[Data in this exercise — start]
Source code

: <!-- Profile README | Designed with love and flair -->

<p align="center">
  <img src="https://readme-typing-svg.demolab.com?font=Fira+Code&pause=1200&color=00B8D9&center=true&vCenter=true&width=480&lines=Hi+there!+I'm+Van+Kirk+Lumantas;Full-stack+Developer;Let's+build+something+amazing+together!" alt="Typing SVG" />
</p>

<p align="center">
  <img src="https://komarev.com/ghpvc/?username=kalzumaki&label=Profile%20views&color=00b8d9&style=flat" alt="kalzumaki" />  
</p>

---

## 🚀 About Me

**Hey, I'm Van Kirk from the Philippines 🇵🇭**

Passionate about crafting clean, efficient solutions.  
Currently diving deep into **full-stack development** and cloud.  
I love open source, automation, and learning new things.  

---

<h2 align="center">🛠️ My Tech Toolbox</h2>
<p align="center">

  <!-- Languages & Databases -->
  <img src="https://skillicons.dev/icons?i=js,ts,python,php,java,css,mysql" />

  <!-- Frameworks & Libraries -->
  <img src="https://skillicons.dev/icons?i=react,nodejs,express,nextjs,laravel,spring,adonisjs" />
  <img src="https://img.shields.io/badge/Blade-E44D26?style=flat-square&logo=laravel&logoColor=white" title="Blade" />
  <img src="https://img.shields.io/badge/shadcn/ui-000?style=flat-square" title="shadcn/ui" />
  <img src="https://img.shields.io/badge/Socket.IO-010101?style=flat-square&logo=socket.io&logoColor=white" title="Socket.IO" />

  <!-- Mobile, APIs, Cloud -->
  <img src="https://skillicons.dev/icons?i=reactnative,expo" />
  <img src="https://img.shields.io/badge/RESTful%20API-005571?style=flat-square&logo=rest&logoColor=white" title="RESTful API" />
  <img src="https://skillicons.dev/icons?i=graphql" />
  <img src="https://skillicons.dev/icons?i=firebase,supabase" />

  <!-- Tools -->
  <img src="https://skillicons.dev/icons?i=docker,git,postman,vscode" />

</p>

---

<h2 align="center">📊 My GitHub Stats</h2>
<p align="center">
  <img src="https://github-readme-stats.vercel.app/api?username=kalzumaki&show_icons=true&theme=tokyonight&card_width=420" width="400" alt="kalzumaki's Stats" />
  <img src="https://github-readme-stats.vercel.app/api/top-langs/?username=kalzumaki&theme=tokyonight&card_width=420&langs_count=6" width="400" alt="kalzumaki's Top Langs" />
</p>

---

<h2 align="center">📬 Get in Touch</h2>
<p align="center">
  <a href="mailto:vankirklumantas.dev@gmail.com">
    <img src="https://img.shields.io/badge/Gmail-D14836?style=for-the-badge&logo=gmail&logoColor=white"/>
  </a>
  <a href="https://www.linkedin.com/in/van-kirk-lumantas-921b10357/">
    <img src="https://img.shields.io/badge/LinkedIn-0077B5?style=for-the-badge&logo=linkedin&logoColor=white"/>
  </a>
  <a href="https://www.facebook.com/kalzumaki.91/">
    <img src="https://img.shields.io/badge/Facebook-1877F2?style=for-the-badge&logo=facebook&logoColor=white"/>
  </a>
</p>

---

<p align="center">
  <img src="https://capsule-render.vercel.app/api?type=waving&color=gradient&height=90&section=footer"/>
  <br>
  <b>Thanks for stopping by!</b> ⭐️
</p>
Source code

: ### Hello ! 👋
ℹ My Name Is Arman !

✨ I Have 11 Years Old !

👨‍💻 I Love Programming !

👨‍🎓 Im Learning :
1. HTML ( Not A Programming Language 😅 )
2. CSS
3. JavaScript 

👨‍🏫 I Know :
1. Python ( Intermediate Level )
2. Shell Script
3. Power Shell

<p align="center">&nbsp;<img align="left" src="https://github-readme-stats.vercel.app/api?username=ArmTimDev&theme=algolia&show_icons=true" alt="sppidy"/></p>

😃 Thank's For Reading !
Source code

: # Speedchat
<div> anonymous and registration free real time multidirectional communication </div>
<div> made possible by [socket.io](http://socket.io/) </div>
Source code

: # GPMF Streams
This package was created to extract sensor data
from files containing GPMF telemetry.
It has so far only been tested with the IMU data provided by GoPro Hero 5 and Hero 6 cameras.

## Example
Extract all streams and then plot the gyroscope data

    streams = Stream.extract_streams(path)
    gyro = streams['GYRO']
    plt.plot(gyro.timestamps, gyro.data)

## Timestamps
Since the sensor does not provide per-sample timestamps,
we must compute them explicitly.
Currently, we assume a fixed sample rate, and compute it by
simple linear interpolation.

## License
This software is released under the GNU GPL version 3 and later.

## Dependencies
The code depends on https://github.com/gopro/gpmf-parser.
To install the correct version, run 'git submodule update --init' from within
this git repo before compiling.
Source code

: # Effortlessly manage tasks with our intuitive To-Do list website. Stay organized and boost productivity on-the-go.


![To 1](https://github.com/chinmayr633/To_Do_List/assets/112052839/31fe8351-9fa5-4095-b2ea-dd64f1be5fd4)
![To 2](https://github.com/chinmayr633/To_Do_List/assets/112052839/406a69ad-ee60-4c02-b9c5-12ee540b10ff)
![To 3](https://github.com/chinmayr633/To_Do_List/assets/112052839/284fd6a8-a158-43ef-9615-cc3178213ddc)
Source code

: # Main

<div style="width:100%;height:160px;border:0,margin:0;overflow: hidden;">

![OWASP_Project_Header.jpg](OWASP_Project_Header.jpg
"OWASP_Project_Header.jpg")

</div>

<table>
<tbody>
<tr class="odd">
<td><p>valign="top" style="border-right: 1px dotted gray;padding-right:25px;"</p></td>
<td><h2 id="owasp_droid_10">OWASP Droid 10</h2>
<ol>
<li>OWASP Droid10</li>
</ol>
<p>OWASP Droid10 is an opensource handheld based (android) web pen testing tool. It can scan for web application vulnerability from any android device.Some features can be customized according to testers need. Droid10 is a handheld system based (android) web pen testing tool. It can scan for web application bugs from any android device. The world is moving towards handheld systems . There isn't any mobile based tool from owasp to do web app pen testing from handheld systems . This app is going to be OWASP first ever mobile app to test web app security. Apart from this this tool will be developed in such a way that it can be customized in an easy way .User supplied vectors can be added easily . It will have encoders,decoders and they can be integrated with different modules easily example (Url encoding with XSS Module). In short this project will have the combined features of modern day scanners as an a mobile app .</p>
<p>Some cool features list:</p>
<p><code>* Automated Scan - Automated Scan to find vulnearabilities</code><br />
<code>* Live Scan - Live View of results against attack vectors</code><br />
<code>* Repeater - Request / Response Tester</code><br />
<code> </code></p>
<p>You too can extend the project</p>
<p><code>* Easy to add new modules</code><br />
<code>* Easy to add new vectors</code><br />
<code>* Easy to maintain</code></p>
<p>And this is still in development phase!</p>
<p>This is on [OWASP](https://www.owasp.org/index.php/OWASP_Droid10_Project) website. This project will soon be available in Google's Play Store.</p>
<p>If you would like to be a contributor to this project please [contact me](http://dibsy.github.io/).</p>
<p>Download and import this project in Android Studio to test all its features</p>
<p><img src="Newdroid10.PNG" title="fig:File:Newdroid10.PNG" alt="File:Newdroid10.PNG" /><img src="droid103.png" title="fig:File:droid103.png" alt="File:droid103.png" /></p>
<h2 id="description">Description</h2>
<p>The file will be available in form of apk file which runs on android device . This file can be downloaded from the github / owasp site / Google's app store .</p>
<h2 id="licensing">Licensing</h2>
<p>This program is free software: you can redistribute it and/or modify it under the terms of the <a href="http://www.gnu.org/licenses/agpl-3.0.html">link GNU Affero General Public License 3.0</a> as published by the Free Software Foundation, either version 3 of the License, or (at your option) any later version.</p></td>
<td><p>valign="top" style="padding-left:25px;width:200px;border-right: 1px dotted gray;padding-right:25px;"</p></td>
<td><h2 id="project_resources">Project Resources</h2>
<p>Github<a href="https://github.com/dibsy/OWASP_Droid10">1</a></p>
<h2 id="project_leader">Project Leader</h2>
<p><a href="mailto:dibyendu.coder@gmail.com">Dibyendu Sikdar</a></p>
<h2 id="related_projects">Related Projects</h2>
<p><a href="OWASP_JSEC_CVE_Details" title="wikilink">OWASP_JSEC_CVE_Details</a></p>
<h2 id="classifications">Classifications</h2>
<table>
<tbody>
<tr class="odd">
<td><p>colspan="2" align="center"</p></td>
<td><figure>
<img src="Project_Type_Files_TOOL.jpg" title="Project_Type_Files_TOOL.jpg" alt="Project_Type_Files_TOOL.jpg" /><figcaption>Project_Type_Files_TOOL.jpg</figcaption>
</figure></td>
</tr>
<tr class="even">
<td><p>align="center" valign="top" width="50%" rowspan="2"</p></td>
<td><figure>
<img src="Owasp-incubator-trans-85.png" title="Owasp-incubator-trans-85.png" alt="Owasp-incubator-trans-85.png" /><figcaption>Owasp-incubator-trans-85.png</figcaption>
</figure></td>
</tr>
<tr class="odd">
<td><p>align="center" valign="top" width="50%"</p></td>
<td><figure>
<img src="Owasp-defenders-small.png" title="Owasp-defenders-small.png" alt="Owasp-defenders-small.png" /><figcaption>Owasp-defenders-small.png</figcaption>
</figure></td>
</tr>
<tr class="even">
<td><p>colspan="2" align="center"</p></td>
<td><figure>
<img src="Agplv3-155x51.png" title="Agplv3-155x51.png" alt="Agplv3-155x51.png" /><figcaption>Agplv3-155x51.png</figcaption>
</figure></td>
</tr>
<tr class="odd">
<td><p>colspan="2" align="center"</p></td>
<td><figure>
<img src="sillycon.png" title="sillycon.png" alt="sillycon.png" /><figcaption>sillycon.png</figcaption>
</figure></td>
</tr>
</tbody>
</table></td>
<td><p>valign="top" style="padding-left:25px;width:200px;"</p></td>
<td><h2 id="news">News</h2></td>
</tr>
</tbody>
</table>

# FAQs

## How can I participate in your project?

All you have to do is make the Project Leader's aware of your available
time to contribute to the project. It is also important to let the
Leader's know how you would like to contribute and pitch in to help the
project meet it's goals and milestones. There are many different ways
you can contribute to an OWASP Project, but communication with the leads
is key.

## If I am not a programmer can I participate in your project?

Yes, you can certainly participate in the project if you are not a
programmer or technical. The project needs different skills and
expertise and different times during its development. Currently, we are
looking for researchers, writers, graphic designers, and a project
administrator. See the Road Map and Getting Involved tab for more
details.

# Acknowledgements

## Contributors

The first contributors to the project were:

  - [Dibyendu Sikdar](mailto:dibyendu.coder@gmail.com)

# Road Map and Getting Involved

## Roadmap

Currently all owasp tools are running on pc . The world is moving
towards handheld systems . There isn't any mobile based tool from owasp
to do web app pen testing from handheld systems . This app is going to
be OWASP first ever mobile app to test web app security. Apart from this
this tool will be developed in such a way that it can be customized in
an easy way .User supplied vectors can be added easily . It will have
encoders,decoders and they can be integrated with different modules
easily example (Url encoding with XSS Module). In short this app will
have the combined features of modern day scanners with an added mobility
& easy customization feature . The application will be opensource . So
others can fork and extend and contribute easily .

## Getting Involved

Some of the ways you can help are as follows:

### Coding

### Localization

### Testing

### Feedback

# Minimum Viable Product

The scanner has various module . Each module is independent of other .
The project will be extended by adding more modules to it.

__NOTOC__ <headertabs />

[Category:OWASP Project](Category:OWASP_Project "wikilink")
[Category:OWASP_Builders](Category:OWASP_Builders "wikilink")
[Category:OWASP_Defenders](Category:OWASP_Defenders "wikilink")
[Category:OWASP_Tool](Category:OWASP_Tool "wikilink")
[Data in this exercise — finish]
*Activity:* Reproduce each line of the data containing the word "height".

*Result:*
  <img src="https://capsule-render.vercel.app/api?type=waving&color=gradient&height=90&section=footer"/>
<div style="width:100%;height:160px;border:0,margin:0;overflow: hidden;">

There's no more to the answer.